Thomson's gazelle - Serengeti region of Kenya and Tanzania
Scientific classification
Kingdom: Animalia
Phylum: Chordata
Class: Mammalia
Order: Artiodactyla
Family: Bovidae
Subfamily: Antilopinae
Tribe: Antilopini
Genus: Eudorcas
Fitzinger, 1869

Eudorcas is a genus of antelope; the species are commonly called gazelles. Eudorcas was originally considered a subgenus of the genus Gazella but has since been elevated to generic status.[1] The four species within the genus Eudorcas are:

Social structure and behavior

Red fronted gazelle - Middle Africa

The social structure of gazelles consists of several types of groups. Male gazelles are territorial throughout their adult lives, though not usually before two to three years of age. During the nonterritorial periods, males usually spend their time in bachelor groups or as part of a mixed herd. Likewise, females will form migratory female groups that travel through the males' territories. As the female groups pass through, the territorial males will try to herd them to prevent them from leaving. Adult males with adjoining territories will engage in combat several times a day, fighting with their horns to establish dominance and the boundaries of their territories. In this way, the accepted boundaries of the territory can change on a daily basis. If a lone male, a bachelor group, or in some cases even an adolescent male fawn of a female gazelle should be passing through a territorial male's region, the male will chase the offender out of his territory. Interestingly, this territoriality does not extend to males of other species.
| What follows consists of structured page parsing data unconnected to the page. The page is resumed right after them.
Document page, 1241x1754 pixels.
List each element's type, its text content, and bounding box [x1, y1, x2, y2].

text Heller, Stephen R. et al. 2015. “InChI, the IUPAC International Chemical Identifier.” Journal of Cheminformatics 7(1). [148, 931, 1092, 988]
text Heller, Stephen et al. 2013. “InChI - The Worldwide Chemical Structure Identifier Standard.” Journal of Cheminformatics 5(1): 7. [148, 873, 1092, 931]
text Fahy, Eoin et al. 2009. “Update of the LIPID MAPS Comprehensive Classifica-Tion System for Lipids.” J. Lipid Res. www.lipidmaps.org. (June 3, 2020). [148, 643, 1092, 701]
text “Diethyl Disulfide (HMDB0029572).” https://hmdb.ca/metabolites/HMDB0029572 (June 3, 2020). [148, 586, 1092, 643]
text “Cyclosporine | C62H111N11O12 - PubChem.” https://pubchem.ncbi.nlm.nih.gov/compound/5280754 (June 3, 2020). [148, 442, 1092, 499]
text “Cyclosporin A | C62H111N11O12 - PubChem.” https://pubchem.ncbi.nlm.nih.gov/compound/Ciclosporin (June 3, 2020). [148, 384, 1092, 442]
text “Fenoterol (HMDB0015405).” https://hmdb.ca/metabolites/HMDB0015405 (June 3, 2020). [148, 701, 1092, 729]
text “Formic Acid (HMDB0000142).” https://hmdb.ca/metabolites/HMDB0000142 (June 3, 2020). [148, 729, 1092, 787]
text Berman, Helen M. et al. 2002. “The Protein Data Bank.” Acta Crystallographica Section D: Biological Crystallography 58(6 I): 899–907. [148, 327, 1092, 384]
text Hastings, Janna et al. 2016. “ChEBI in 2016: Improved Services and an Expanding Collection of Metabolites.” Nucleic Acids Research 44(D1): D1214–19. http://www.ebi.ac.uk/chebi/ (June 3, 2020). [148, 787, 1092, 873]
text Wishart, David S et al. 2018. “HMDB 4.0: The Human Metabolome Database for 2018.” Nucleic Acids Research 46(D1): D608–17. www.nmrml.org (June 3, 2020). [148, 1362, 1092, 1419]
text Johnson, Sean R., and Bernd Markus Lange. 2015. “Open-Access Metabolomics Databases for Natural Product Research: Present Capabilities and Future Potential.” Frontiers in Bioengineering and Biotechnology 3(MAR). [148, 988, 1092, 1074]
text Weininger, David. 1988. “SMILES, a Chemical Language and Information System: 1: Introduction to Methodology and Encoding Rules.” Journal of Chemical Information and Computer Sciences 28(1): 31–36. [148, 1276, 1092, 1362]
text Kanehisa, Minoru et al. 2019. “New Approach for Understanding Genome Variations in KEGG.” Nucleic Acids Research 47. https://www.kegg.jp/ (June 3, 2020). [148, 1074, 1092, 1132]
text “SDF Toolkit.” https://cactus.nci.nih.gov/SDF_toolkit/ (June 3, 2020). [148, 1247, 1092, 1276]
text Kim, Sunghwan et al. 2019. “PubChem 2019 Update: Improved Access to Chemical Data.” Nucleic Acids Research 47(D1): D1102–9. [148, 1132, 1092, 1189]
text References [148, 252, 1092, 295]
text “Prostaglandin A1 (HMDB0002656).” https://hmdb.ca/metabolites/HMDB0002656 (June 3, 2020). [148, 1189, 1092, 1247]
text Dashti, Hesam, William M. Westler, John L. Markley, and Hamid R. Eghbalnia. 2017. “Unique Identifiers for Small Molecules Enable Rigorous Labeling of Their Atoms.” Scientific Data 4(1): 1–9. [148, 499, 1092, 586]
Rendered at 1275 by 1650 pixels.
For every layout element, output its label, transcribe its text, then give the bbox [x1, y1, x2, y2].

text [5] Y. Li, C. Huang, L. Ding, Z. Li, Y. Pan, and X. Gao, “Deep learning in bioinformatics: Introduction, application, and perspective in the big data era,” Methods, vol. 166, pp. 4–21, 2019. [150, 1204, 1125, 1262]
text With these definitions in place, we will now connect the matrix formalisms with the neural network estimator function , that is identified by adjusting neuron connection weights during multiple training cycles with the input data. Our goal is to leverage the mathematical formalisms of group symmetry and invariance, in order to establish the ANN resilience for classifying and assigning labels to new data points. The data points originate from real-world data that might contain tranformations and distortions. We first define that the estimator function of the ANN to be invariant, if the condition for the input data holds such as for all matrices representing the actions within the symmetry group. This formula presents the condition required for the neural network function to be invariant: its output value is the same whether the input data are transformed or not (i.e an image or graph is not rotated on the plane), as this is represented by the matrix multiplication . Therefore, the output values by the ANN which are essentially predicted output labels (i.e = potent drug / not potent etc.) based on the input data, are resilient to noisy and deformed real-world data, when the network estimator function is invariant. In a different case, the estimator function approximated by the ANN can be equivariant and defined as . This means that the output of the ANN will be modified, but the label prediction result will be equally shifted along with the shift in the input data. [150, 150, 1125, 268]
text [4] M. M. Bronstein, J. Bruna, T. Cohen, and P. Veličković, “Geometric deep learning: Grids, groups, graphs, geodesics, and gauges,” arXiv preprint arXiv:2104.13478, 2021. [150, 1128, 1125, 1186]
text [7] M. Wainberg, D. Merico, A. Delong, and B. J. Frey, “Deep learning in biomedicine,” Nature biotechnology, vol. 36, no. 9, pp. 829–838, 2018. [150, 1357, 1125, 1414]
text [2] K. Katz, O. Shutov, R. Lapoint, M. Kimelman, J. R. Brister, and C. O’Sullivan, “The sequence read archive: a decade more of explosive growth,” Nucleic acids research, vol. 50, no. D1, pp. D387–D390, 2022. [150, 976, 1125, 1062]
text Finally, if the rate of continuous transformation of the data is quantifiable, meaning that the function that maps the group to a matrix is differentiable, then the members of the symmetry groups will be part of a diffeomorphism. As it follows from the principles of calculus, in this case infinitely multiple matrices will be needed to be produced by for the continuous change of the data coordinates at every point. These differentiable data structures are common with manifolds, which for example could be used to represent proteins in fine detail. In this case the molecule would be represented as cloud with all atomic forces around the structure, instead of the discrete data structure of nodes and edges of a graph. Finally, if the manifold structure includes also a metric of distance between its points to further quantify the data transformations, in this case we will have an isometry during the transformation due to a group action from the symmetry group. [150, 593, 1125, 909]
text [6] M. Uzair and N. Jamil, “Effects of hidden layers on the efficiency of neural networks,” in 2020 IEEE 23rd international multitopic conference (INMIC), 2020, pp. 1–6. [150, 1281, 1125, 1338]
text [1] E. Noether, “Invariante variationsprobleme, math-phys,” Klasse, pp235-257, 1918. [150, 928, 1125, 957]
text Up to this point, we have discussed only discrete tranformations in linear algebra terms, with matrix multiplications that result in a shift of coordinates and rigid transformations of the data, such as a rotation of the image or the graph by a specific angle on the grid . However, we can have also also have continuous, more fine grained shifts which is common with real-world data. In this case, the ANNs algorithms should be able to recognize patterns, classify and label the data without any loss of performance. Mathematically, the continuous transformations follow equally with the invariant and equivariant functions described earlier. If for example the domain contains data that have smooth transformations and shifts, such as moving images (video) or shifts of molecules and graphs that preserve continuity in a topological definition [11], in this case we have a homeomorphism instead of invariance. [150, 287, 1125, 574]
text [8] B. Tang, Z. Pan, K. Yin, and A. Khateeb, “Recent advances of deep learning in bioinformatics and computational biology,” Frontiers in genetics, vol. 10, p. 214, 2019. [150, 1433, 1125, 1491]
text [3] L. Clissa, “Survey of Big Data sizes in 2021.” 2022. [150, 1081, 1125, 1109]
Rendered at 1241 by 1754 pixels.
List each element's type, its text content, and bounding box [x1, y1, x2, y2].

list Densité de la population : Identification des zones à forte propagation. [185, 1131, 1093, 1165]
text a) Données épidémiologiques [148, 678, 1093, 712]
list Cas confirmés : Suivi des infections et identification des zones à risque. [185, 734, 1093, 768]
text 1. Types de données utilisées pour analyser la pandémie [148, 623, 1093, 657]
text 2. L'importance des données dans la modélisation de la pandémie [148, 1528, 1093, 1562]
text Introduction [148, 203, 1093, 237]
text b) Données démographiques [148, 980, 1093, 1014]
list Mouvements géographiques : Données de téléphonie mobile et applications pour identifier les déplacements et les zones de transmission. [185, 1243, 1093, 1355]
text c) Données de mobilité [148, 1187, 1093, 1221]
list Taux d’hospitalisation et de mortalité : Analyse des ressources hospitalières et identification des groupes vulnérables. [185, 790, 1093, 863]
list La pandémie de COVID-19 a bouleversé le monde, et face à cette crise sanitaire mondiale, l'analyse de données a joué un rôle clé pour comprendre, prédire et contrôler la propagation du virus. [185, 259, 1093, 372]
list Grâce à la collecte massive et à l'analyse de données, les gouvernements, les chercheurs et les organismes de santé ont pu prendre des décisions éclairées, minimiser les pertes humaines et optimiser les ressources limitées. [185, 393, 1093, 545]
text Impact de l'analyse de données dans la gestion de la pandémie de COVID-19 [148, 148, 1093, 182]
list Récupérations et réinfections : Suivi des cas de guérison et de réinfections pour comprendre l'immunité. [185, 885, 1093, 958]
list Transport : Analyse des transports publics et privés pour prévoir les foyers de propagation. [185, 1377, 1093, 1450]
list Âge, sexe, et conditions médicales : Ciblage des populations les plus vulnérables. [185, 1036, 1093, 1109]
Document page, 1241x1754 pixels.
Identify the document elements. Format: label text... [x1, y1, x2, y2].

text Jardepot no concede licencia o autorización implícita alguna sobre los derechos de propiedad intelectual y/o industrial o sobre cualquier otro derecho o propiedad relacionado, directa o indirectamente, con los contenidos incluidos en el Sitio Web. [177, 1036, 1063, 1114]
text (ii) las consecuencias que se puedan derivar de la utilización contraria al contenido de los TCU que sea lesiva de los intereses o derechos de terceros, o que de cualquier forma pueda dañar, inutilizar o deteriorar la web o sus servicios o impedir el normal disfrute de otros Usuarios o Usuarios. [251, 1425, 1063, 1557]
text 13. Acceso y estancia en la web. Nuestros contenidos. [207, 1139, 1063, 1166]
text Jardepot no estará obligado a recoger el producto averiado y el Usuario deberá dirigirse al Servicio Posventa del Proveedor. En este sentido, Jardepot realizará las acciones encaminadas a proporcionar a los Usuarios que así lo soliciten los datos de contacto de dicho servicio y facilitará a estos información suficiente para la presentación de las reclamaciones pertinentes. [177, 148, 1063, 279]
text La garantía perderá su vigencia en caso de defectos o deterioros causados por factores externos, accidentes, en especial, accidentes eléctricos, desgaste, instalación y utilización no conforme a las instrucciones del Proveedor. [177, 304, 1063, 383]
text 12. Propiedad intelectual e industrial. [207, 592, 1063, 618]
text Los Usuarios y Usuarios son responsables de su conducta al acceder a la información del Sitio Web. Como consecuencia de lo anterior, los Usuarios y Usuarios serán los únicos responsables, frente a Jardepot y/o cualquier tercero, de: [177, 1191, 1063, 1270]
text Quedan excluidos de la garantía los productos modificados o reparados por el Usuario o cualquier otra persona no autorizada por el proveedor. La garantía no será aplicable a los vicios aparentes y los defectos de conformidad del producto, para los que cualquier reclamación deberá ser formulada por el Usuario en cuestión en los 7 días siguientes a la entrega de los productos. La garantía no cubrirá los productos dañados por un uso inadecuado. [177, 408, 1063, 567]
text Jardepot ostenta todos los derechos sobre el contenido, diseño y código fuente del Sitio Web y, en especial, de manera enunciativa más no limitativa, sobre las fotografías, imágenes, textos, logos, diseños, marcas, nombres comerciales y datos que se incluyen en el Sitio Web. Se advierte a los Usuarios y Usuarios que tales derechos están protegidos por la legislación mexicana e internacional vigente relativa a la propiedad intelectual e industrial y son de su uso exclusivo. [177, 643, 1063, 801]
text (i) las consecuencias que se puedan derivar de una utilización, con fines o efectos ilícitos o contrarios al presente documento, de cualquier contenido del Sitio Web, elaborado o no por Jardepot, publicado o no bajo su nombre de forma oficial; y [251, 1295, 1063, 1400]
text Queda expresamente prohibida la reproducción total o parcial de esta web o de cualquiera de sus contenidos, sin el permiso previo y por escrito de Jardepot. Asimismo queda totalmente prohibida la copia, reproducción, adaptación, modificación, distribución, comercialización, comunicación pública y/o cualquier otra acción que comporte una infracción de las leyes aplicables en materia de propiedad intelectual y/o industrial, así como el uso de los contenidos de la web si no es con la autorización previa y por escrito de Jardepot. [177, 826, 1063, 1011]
The territory of a Thomson's gazelle and several other types of ungulates may overlap with no problem whatsoever. Occasionally, a Thomson's gazelle and a zebra or other ungulate will even appear to enjoy one another's company with great sociability. A noticeable behavior of Thomson's gazelles is their bounding leap, known as stotting or pronking, used to startle predators and display strength. Female Thomson's gazelles give birth to single fawns after a five- to six-month gestation period. They are unusual among ungulates in that they can give birth twice yearly, rather than just once. The fawn spends the first few months hiding in the grasses, with the mother coming to feed it daily. When the fawn can take care of itself, it joins the herd. Half of all the fawns born will be lost to predators before reaching adulthood.